PROBLEM TO SOLVE
Give again, word for word, each line of the data from the first through the one containing "This project examines". Pictures stay out.
Start of Block
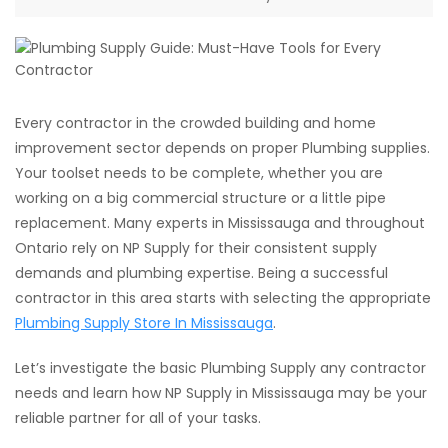
Every contractor in the crowded building and home
improvement sector depends on proper Plumbing supplies.
Your toolset needs to be complete, whether you are
working on a big commercial structure or a little pipe
replacement. Many experts in Mississauga and throughout
Ontario rely on NP Supply for their consistent supply
demands and plumbing expertise. Being a successful
contractor in this area starts with selecting the appropriate
Plumbing Supply Store In Mississauga
.
Let’s investigate the basic Plumbing Supply any contractor
needs and learn how NP Supply in Mississauga may be your
reliable partner for all of your tasks.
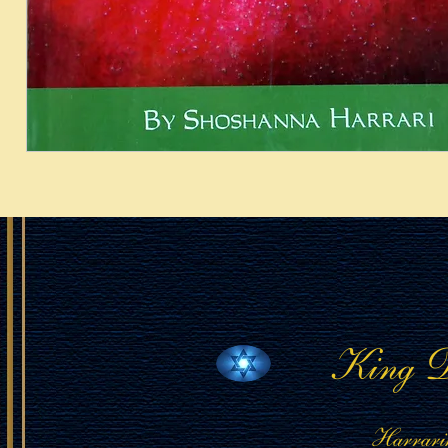
King D
Harrari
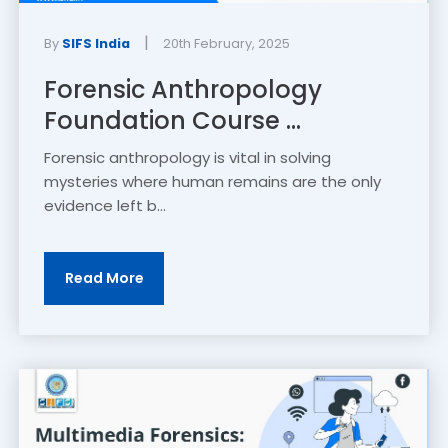
|
By
SIFS India
20th February, 2025
Forensic Anthropology
Foundation Course ...
Forensic anthropology is vital in solving
mysteries where human remains are the only
evidence left b...
Read More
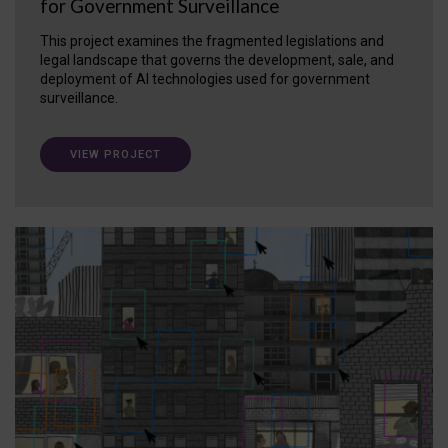
for Government Surveillance
This project examines the fragmented legislations and
legal landscape that governs the development, sale, and
deployment of AI technologies used for government
surveillance.
VIEW PROJECT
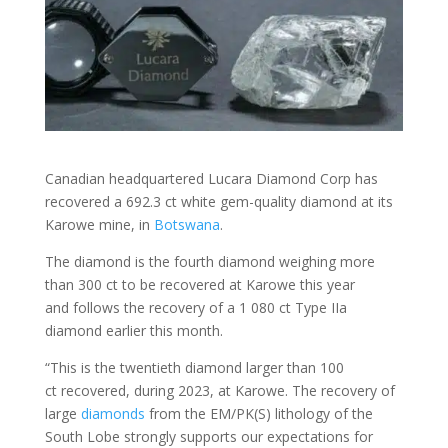
Canadian headquartered Lucara Diamond Corp has
recovered a 692.3 ct white gem-quality diamond at its
Karowe mine, in
Botswana
.
The diamond is the fourth diamond weighing more
than 300 ct to be recovered at Karowe this year
and follows the recovery of a 1 080 ct Type IIa
diamond earlier this month.
“This is the twentieth diamond larger than 100
ct recovered, during 2023, at Karowe. The recovery of
large
diamonds
from the EM/PK(S) lithology of the
South Lobe strongly supports our expectations for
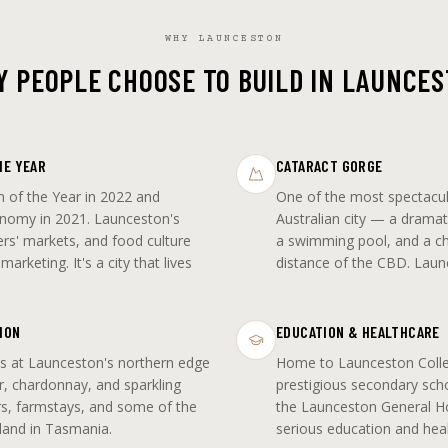
WHY LAUNCESTON
 PEOPLE CHOOSE TO BUILD IN LAUNCE
HE YEAR
CATARACT GORGE
 of the Year in 2022 and
One of the most spectacul
nomy in 2021. Launceston's
Australian city — a dramat
rs' markets, and food culture
a swimming pool, and a chai
arketing. It's a city that lives
distance of the CBD. Laun
ION
EDUCATION & HEALTHCARE
s at Launceston's northern edge
Home to Launceston Coll
r, chardonnay, and sparkling
prestigious secondary sch
rs, farmstays, and some of the
the Launceston General Hos
 land in Tasmania.
serious education and heal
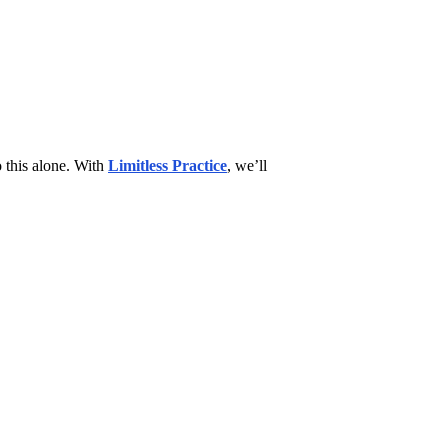
 this alone. With
Limitless Practice
, we’ll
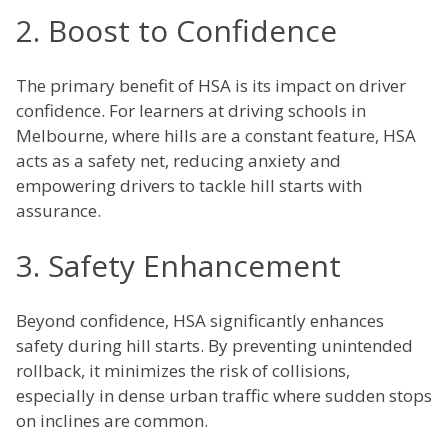
2. Boost to Confidence
The primary benefit of HSA is its impact on driver
confidence. For learners at driving schools in
Melbourne, where hills are a constant feature, HSA
acts as a safety net, reducing anxiety and
empowering drivers to tackle hill starts with
assurance.
3. Safety Enhancement
Beyond confidence, HSA significantly enhances
safety during hill starts. By preventing unintended
rollback, it minimizes the risk of collisions,
especially in dense urban traffic where sudden stops
on inclines are common.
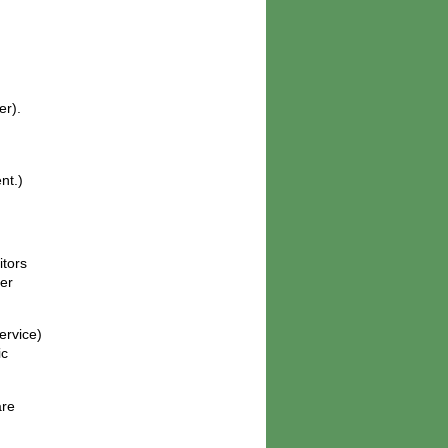
er).
nt.)
itors
her
ervice)
ic
are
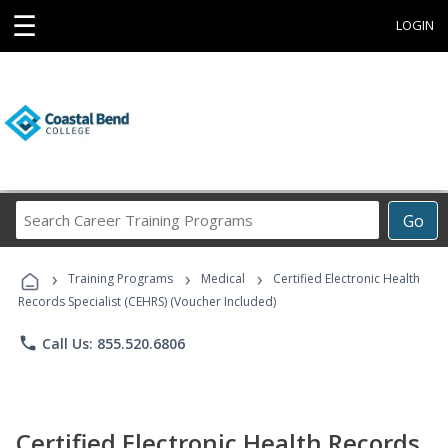
☰
LOGIN
Search
Go
Career
Training
›
›
›
Programs
Training Programs
Medical
Certified Electronic Health
Records Specialist (CEHRS) (Voucher Included)
phone
Call Us: 855.520.6806
Certified Electronic Health Records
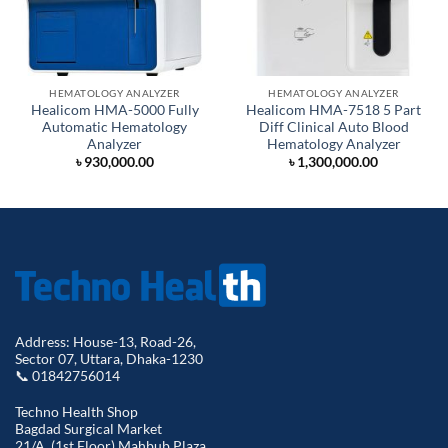
HEMATOLOGY ANALYZER
HEMATOLOGY ANALYZER
Healicom HMA-5000 Fully
Healicom HMA-7518 5 Part
Automatic Hematology
Diff Clinical Auto Blood
Analyzer
Hematology Analyzer
৳
930,000.00
৳
1,300,000.00
Address: House-13, Road-26,
Sector 07, Uttara, Dhaka-1230
📞 01842756014
Techno Health Shop
Bagdad Surgical Market
21/A, (1st Floor) Mahbub Plaza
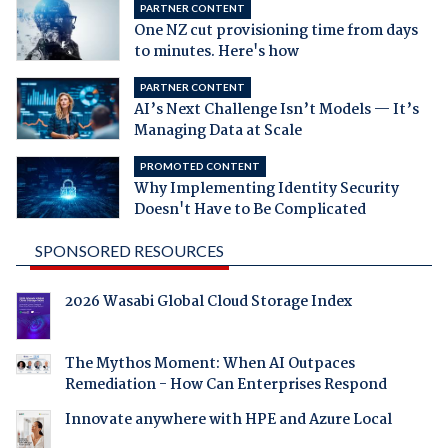
PARTNER CONTENT
One NZ cut provisioning time from days
to minutes. Here's how
PARTNER CONTENT
AI’s Next Challenge Isn’t Models — It’s
Managing Data at Scale
PROMOTED CONTENT
Why Implementing Identity Security
Doesn't Have to Be Complicated
SPONSORED RESOURCES
2026 Wasabi Global Cloud Storage Index
The Mythos Moment: When AI Outpaces
Remediation - How Can Enterprises Respond
Innovate anywhere with HPE and Azure Local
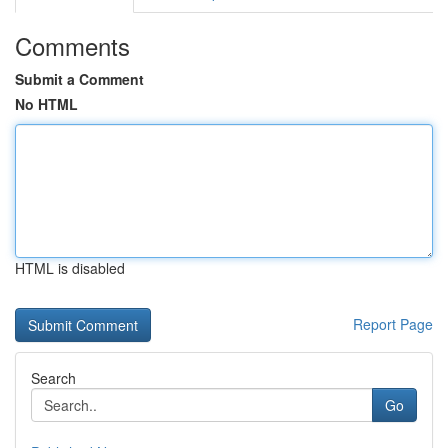
Comments
Submit a Comment
No HTML
HTML is disabled
Report Page
Search
Go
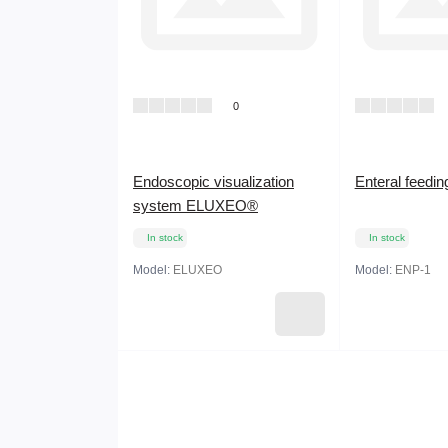
0
Endoscopic visualization
Enteral feedi
system ELUXEO®
In stock
In stock
Model:
ELUXEO
Model:
ENP-1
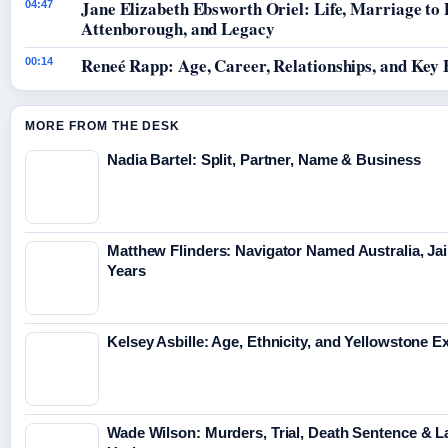
Jane Elizabeth Ebsworth Oriel: Life, Marriage to
04:47
Attenborough, and Legacy
Reneé Rapp: Age, Career, Relationships, and Key 
00:14
MORE FROM THE DESK
Nadia Bartel: Split, Partner, Name & Business
Matthew Flinders: Navigator Named Australia, Jai
Years
Kelsey Asbille: Age, Ethnicity, and Yellowstone Ex
Wade Wilson: Murders, Trial, Death Sentence & L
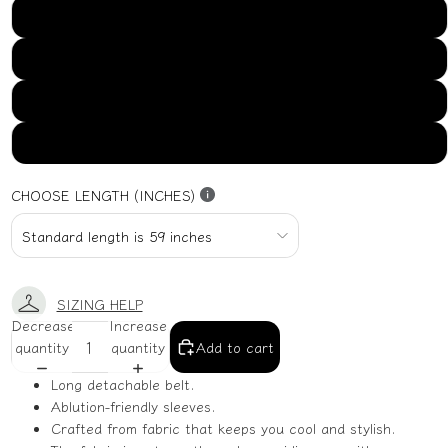
US16
US18
US20
US22
CHOOSE LENGTH (INCHES)
SIZING HELP
Decrease
Increase
quantity
quantity
Add to cart
Long detachable belt.
Ablution-friendly sleeves.
Crafted from fabric that keeps you cool and stylish.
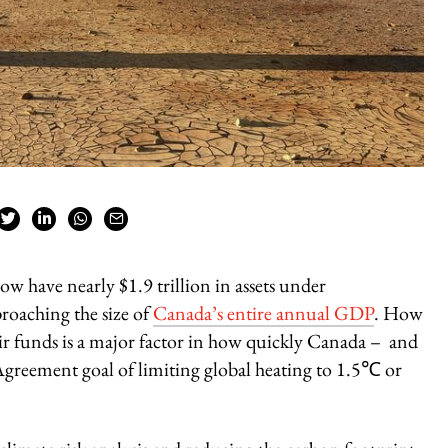
ow have nearly $1.9 trillion in assets under
roaching the size of
Canada’s entire annual GDP
. How
eir funds is a major factor in how quickly Canada – and
 Agreement goal of limiting global heating to 1.5℃ or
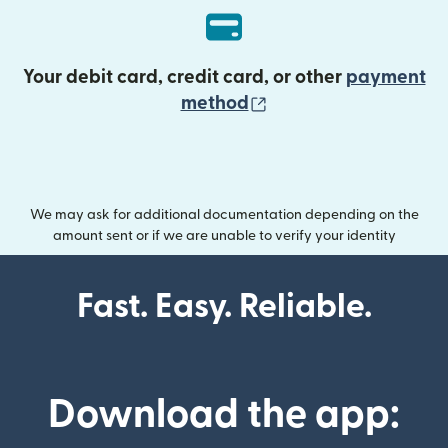
Your debit card, credit card, or other
payment
(opens in new wind
method
We may ask for additional documentation depending on the
amount sent or if we are unable to verify your identity
Fast. Easy. Reliable.
Download the app:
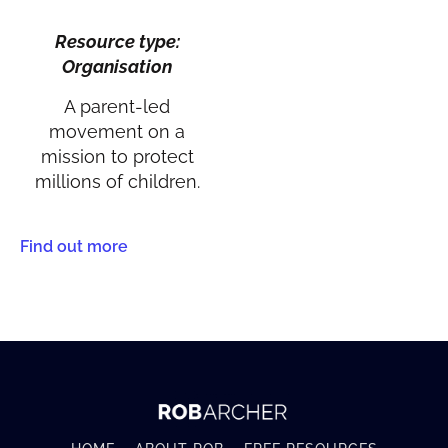
Resource type:
Organisation
A parent-led
movement on a
mission to protect
millions of children.
Find out more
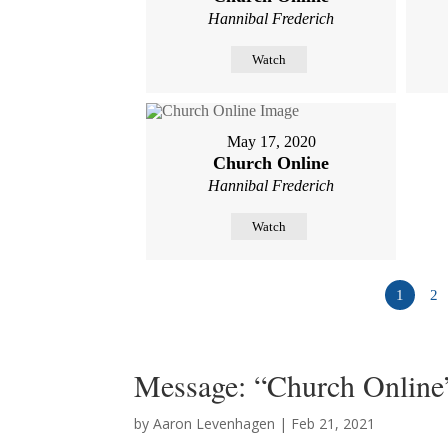
Hannibal Frederich
Watch
May 17, 2020
Church Online
Hannibal Frederich
Watch
1
2
Message: “Church Online
by
Aaron Levenhagen
|
Feb 21, 2021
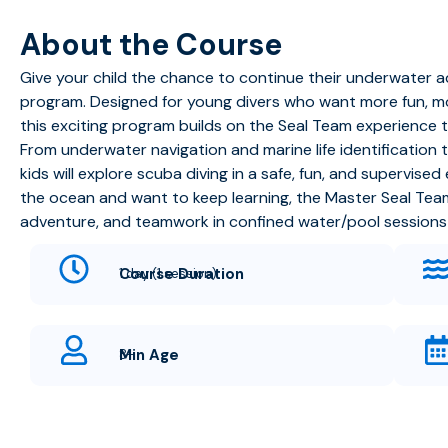
About the Course
Give your child the chance to continue their underwater 
program. Designed for young divers who want more fun, mor
this exciting program builds on the Seal Team experience 
From underwater navigation and marine life identification
kids will explore scuba diving in a safe, fun, and supervise
the ocean and want to keep learning, the Master Seal Te
adventure, and teamwork in confined water/pool sessions l
Course Duration
1 day (1 session)
Min Age
8+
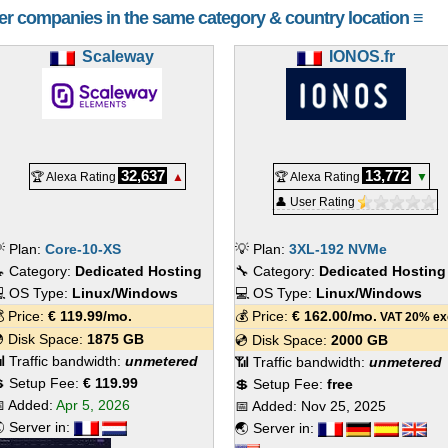
her companies in the same category & country location ≡
Scaleway
IONOS.fr
32,637
13,772
🏆 Alexa Rating
▲
🏆 Alexa Rating
▼
👤 User Rating
 Plan:
Core-10-XS
💡 Plan:
3XL-192 NVMe
 Category:
Dedicated Hosting
🔧 Category:
Dedicated Hosting
 OS Type:
Linux/Windows
💻 OS Type:
Linux/Windows
 Price:
€
119.99
/mo.
💰 Price:
€
162.00
/mo.
VAT 20% ex
 Disk Space:
1875 GB
💿 Disk Space:
2000 GB
 Traffic bandwidth:
unmetered
📶 Traffic bandwidth:
unmetered
 Setup Fee:
€ 119.99
💲 Setup Fee:
free
 Added:
Apr 5, 2026
📅 Added:
Nov 25, 2025
 Server in:
🌏 Server in:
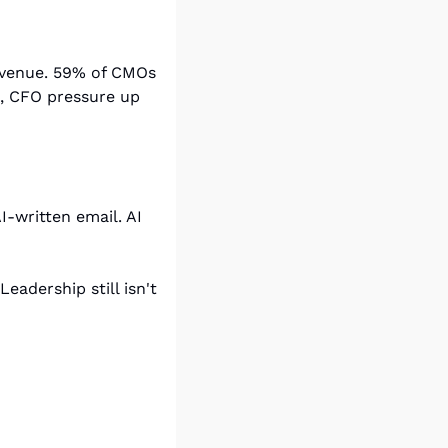
revenue. 59% of CMOs 
, CFO pressure up 
-written email. AI 
dership still isn't 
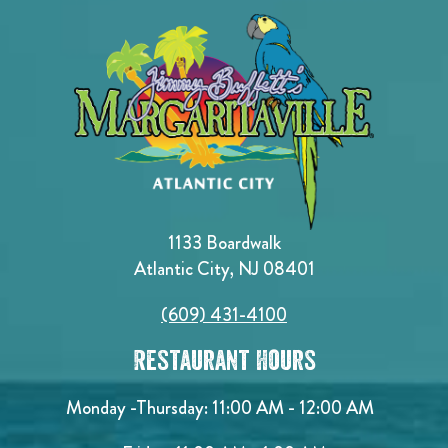
1133 Boardwalk
Atlantic City, NJ 08401
(609) 431-4100
Restaurant Hours
Monday -Thursday: 11:00 AM - 12:00 AM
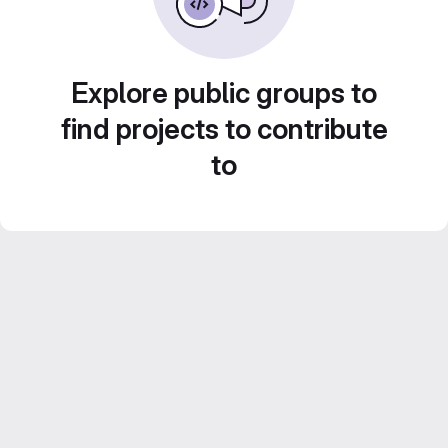
Explore public groups to
find projects to contribute
to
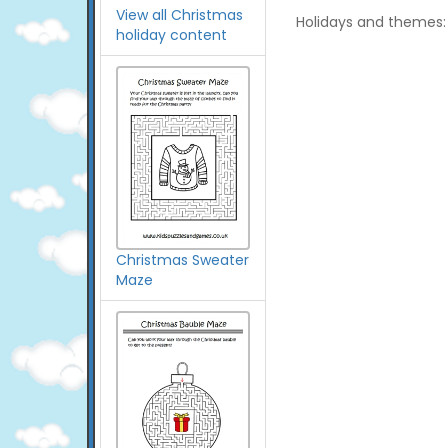
View all Christmas
Holidays and themes:
holiday content
Christmas Sweater
Maze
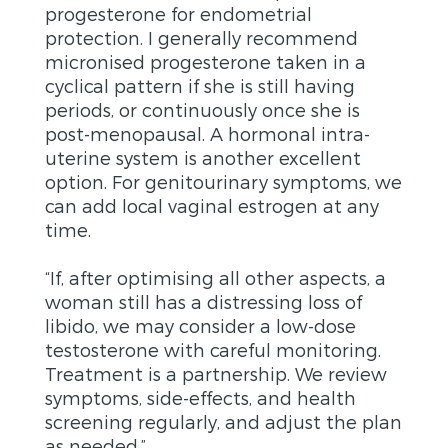
progesterone for endometrial
protection. I generally recommend
micronised progesterone taken in a
cyclical pattern if she is still having
periods, or continuously once she is
post-menopausal. A hormonal intra-
uterine system is another excellent
option. For genitourinary symptoms, we
can add local vaginal estrogen at any
time.
“If, after optimising all other aspects, a
woman still has a distressing loss of
libido, we may consider a low-dose
testosterone with careful monitoring.
Treatment is a partnership. We review
symptoms, side-effects, and health
screening regularly, and adjust the plan
as needed.”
End of Block
SOLUTION TO THIS EXERCISE
Every contractor in the crowded building and home
improvement sector depends on proper Plumbing supplies.
Your toolset needs to be complete, whether you are
working on a big commercial structure or a little pipe
replacement. Many experts in Mississauga and throughout
Ontario rely on NP Supply for their consistent supply
demands and plumbing expertise. Being a successful
contractor in this area starts with selecting the appropriate
Plumbing Supply Store In Mississauga
.
Let’s investigate the basic Plumbing Supply any contractor
needs and learn how NP Supply in Mississauga may be your
reliable partner for all of your tasks.
King D
Harrari
|
By
SIFS India
20th February, 2025
Forensic Anthropology
Foundation Course ...
Forensic anthropology is vital in solving
mysteries where human remains are the only
evidence left b...
Read More
for Government Surveillance
This project examines the fragmented legislations and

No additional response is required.